Prokaryotic genes are colinear with their proteins
Biology

Prokaryotic genes are colinear with their proteins



KEY TERMS:
  • A colinear relationship describes the 1:1 representation of a sequence of triplet nucleotides in a sequence of amino acids.
KEY CONCEPTS:
  • A prokaryotic gene consists of a continuous length of 3N nucleotides that codes for N amino acids.
  • The gene, mRNA, and protein are all colinear.  

By comparing the nucleotide sequence of a gene with the amino acid sequence of a protein, we can determine directly whether the gene and the protein are colinear: whether the sequence of nucleotides in the gene corresponds exactly with the sequence of amino acids in the protein. In bacteria and their viruses, there is an exact equivalence. Each gene contains a continuous stretch of DNA whose length is directly related to the number of amino acids in the protein that it represents. A gene of 3N bp is required to code for a protein of N amino acids, according to the genetic code.
The equivalence of the bacterial gene and its product means that a physical map of DNA will exactly match an amino acid map of the protein. How well do these maps fit with the recombination map?

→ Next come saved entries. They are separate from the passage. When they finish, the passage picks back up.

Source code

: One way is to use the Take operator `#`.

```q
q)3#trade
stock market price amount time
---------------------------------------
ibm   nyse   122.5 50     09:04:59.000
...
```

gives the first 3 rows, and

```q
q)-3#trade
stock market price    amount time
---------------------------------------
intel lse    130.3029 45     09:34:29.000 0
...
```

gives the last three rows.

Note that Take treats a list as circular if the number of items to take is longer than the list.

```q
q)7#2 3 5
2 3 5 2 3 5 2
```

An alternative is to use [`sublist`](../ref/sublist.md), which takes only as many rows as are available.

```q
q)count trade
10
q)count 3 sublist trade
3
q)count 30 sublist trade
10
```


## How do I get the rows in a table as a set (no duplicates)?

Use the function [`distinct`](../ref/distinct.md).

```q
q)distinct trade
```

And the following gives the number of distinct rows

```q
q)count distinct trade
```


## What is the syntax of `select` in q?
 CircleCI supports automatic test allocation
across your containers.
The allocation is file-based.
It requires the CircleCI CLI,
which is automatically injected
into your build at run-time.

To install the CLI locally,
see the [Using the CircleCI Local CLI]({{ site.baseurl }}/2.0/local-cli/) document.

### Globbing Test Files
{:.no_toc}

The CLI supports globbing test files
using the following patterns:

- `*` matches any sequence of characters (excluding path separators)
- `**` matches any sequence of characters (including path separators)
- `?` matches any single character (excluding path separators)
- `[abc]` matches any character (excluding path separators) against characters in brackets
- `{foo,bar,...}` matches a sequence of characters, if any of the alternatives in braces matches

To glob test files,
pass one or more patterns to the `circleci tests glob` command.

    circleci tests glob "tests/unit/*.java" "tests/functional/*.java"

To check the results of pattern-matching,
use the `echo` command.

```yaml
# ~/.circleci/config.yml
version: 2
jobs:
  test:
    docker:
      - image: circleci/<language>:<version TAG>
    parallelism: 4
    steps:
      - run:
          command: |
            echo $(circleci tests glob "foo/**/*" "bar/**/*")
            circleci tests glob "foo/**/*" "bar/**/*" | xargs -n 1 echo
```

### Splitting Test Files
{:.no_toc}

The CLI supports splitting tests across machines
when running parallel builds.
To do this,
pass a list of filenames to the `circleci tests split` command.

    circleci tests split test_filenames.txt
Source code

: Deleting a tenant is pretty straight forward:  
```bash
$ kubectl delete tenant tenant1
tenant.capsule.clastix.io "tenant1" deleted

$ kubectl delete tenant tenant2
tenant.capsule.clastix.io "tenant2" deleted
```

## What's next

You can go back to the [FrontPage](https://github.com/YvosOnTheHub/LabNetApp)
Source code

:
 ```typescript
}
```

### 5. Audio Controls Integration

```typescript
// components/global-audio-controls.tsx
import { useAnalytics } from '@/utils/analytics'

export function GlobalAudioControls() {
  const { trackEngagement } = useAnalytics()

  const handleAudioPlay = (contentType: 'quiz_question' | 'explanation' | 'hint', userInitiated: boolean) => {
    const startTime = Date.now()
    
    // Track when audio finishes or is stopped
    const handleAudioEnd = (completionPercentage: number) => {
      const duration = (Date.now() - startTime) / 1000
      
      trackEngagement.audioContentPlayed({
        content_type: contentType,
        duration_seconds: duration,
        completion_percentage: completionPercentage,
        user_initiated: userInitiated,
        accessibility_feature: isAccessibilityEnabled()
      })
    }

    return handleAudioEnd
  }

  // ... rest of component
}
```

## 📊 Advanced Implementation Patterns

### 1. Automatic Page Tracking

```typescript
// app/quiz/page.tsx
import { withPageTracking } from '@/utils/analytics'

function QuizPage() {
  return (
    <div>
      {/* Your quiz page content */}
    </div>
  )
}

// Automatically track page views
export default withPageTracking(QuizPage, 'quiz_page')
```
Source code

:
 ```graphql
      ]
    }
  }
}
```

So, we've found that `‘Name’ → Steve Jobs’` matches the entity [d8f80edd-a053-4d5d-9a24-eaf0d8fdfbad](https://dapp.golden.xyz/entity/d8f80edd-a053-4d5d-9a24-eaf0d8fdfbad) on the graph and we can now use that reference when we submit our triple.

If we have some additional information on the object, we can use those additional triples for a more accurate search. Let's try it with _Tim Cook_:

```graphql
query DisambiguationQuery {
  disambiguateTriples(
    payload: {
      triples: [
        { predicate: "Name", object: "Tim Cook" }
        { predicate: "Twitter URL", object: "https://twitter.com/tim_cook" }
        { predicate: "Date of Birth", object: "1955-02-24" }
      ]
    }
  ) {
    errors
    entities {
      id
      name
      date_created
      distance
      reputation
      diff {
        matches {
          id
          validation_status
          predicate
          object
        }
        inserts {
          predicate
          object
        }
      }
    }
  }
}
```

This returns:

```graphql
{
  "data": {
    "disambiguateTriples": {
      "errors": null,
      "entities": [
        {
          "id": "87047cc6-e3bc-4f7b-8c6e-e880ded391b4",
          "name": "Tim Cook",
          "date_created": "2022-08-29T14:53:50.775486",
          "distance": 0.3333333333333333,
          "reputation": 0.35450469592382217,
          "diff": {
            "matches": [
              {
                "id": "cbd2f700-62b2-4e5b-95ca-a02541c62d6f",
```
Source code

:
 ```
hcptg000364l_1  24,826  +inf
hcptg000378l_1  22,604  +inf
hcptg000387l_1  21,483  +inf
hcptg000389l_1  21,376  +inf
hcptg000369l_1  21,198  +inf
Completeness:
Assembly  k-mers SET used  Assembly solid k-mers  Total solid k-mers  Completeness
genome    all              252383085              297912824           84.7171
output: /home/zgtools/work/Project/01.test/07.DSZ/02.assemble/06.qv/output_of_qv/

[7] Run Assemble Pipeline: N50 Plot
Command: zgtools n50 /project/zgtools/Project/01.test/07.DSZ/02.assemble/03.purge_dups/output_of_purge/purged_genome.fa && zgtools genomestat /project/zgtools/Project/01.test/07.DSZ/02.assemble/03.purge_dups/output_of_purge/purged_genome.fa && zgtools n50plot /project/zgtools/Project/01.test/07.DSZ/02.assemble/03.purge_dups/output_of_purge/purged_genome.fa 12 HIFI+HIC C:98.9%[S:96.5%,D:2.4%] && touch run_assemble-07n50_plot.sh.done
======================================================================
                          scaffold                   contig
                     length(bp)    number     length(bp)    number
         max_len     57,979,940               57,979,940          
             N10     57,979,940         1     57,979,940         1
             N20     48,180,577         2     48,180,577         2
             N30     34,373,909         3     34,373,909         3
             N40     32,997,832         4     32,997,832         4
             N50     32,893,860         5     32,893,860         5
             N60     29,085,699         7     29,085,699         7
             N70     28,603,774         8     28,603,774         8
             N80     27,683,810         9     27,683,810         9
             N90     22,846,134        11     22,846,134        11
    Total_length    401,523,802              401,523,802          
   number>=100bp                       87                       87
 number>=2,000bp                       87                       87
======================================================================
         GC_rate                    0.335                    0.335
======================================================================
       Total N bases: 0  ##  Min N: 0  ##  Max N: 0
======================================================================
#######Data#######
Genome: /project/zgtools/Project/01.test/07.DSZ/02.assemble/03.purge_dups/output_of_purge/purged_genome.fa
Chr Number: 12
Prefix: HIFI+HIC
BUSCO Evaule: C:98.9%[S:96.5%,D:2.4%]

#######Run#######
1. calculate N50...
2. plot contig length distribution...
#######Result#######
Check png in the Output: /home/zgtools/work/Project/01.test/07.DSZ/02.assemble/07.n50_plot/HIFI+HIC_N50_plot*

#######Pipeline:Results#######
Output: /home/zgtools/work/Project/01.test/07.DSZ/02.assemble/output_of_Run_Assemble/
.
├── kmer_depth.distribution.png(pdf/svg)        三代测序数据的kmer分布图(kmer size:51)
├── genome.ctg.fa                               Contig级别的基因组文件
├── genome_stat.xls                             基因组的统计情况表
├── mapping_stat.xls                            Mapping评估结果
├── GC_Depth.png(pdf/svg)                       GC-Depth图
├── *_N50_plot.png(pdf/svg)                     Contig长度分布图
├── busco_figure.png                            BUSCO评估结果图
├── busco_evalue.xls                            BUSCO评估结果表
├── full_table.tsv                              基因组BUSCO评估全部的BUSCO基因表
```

The colinearity of gene and protein was originally investigated in the tryptophan synthetase gene of E. coli (see Great Experiments:  Gene-protein colinearity). Genetic distance was measured by the percent recombination between mutations; protein distance was measured by the number of amino acids separating sites of replacement. Figure 1.35 compares the two maps. The order of seven sites of mutation is the same as the order of the corresponding sites of amino acid replacement. And the recombination distances are relatively similar to the actual distances in the protein. The recombination map expands the distances between some mutations, but otherwise there is little distortion of the recombination map relative to the physical map (Yanofsky et al., 1964; Yanofsky et al., 1967).
The recombination map makes two further general points about the organization of the gene. Different mutations may cause a wild-type amino acid to be replaced with different substituents. If two such mutations cannot recombine, they must involve different point mutations at the same position in DNA. If the mutations can be separated on the genetic map, but affect the same amino acid on the upper map (the connecting lines converge in the figure), they must involve point mutations at different positions that affect the same amino acid. This happens because the unit of genetic recombination (actually 1 bp) is smaller than the unit coding for the amino acid (actually 3 bp).